▶ INSTRUCTIONS TO FOLLOW
Please output exactly the part of the records below that opens with the line containing "a été supprimé</span><span" and closes with the line containing "la méthodeSql lorsqu’il", both lines included, and nothing else.

[Records from a collection]
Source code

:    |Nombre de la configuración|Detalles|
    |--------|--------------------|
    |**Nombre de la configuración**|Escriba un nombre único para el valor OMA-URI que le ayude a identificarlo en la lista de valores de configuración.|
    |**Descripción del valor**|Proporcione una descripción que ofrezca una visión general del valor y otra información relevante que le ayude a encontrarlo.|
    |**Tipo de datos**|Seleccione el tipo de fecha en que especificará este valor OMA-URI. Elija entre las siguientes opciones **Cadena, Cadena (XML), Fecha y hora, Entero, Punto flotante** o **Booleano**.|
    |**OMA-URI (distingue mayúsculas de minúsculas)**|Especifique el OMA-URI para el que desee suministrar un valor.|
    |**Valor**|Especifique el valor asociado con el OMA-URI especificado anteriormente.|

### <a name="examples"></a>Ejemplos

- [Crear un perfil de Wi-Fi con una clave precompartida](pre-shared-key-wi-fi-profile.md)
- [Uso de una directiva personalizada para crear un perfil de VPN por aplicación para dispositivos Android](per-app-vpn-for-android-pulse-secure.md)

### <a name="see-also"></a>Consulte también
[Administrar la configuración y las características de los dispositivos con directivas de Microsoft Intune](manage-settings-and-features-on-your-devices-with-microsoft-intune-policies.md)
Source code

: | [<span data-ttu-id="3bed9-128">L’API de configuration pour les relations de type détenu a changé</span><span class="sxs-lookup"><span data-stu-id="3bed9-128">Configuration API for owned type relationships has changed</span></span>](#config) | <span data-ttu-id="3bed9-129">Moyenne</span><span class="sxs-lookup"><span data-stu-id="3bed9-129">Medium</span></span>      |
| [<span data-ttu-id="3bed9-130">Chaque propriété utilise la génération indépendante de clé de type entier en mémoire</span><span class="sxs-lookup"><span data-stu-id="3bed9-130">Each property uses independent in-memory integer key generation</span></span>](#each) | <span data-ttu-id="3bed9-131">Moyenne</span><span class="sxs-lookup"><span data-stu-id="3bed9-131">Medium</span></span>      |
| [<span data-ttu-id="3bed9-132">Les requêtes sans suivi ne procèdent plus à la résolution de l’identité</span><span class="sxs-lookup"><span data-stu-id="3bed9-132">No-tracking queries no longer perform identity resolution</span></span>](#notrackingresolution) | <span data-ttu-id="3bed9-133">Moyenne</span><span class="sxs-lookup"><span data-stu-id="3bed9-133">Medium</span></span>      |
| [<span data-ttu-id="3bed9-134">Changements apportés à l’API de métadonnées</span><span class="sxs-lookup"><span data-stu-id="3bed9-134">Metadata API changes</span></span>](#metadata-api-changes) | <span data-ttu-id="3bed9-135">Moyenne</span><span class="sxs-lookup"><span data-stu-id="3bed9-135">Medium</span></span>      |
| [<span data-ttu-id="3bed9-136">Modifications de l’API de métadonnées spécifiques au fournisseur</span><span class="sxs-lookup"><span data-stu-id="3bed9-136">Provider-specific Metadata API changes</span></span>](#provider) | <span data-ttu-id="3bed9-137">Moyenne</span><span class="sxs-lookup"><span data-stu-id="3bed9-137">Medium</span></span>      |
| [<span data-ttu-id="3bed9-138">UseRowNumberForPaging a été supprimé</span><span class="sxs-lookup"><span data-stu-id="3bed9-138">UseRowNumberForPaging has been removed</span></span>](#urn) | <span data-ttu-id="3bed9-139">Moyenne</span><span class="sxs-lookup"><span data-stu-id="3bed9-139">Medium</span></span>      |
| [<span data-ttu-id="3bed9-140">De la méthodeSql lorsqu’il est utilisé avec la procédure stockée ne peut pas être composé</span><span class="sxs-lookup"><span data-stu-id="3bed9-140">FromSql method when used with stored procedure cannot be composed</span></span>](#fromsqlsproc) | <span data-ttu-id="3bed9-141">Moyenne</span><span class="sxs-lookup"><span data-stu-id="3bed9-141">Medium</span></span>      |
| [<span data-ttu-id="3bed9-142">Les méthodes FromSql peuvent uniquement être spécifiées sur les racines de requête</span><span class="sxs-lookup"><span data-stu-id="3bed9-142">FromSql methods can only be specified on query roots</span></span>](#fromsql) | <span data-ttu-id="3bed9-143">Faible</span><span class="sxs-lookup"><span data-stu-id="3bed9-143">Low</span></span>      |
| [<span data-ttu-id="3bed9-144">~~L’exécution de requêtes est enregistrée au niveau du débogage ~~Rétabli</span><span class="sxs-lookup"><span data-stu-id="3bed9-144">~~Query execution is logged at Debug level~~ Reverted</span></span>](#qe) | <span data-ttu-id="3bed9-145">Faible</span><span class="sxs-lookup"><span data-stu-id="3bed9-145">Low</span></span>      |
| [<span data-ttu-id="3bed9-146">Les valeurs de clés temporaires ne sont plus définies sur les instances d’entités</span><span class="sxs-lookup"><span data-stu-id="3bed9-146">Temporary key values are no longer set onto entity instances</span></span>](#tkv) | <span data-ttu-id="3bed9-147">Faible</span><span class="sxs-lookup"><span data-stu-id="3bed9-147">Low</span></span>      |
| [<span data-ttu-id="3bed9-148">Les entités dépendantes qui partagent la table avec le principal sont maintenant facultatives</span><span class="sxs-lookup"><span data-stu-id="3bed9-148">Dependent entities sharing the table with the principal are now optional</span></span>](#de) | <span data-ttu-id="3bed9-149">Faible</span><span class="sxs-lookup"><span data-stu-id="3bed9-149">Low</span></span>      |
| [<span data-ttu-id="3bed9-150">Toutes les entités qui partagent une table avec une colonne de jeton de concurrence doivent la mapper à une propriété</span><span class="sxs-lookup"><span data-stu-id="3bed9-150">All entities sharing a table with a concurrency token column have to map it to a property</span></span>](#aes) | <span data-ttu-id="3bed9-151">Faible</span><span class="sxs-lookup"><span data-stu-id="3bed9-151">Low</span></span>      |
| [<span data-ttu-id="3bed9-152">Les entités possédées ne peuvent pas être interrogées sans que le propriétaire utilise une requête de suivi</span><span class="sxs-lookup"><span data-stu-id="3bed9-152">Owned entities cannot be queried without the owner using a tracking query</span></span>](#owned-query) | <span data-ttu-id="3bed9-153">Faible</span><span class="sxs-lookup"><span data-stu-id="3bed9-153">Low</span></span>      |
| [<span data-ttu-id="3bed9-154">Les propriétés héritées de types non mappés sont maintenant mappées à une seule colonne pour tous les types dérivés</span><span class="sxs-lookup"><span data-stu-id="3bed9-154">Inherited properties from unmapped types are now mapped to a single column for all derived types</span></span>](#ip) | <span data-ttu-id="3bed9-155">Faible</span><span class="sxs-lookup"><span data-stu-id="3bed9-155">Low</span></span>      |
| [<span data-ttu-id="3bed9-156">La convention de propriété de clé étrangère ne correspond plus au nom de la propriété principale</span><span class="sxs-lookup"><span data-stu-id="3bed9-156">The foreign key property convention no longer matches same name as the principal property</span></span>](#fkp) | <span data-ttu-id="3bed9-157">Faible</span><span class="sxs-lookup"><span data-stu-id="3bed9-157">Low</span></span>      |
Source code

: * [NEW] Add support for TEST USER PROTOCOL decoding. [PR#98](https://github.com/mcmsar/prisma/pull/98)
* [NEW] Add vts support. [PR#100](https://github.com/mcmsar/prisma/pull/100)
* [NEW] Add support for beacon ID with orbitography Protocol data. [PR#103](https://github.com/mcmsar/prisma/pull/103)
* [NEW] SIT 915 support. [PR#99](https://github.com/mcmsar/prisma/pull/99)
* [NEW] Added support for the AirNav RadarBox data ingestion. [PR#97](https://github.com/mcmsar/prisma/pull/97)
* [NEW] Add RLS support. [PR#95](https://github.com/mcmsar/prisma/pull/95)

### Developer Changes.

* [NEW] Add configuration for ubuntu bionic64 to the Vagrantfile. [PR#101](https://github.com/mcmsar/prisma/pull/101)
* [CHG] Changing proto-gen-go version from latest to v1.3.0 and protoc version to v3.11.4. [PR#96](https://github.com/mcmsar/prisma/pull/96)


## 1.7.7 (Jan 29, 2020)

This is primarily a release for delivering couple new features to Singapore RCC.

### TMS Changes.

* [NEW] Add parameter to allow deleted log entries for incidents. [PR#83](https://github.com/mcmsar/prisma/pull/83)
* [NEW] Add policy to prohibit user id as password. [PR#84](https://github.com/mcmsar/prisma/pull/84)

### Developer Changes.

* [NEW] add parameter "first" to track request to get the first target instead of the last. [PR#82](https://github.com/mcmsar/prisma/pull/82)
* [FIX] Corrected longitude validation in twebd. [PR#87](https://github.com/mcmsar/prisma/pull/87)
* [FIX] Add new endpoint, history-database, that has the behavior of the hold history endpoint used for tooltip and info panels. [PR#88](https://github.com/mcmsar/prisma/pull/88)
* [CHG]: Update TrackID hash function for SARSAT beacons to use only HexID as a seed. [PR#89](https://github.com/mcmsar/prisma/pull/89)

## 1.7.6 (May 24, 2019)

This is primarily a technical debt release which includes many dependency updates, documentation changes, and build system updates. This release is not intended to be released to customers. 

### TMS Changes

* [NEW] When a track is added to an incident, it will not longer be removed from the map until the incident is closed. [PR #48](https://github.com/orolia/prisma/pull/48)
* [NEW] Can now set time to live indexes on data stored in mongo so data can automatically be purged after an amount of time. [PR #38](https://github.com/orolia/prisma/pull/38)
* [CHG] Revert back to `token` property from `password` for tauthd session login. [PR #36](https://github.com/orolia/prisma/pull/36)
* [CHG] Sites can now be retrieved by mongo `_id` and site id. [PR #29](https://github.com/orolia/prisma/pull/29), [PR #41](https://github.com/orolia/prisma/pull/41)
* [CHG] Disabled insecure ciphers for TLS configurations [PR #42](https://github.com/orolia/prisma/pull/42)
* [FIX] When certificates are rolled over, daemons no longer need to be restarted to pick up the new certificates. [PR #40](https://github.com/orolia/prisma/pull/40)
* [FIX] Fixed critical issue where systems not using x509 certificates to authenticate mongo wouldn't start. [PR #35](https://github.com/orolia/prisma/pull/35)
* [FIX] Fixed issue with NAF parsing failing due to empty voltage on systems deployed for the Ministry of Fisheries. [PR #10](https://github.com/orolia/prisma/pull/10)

▶ RESPONSE TO THIS EXERCISE
| [<span data-ttu-id="3bed9-138">UseRowNumberForPaging a été supprimé</span><span class="sxs-lookup"><span data-stu-id="3bed9-138">UseRowNumberForPaging has been removed</span></span>](#urn) | <span data-ttu-id="3bed9-139">Moyenne</span><span class="sxs-lookup"><span data-stu-id="3bed9-139">Medium</span></span>      |
| [<span data-ttu-id="3bed9-140">De la méthodeSql lorsqu’il est utilisé avec la procédure stockée ne peut pas être composé</span><span class="sxs-lookup"><span data-stu-id="3bed9-140">FromSql method when used with stored procedure cannot be composed</span></span>](#fromsqlsproc) | <span data-ttu-id="3bed9-141">Moyenne</span><span class="sxs-lookup"><span data-stu-id="3bed9-141">Medium</span></span>      |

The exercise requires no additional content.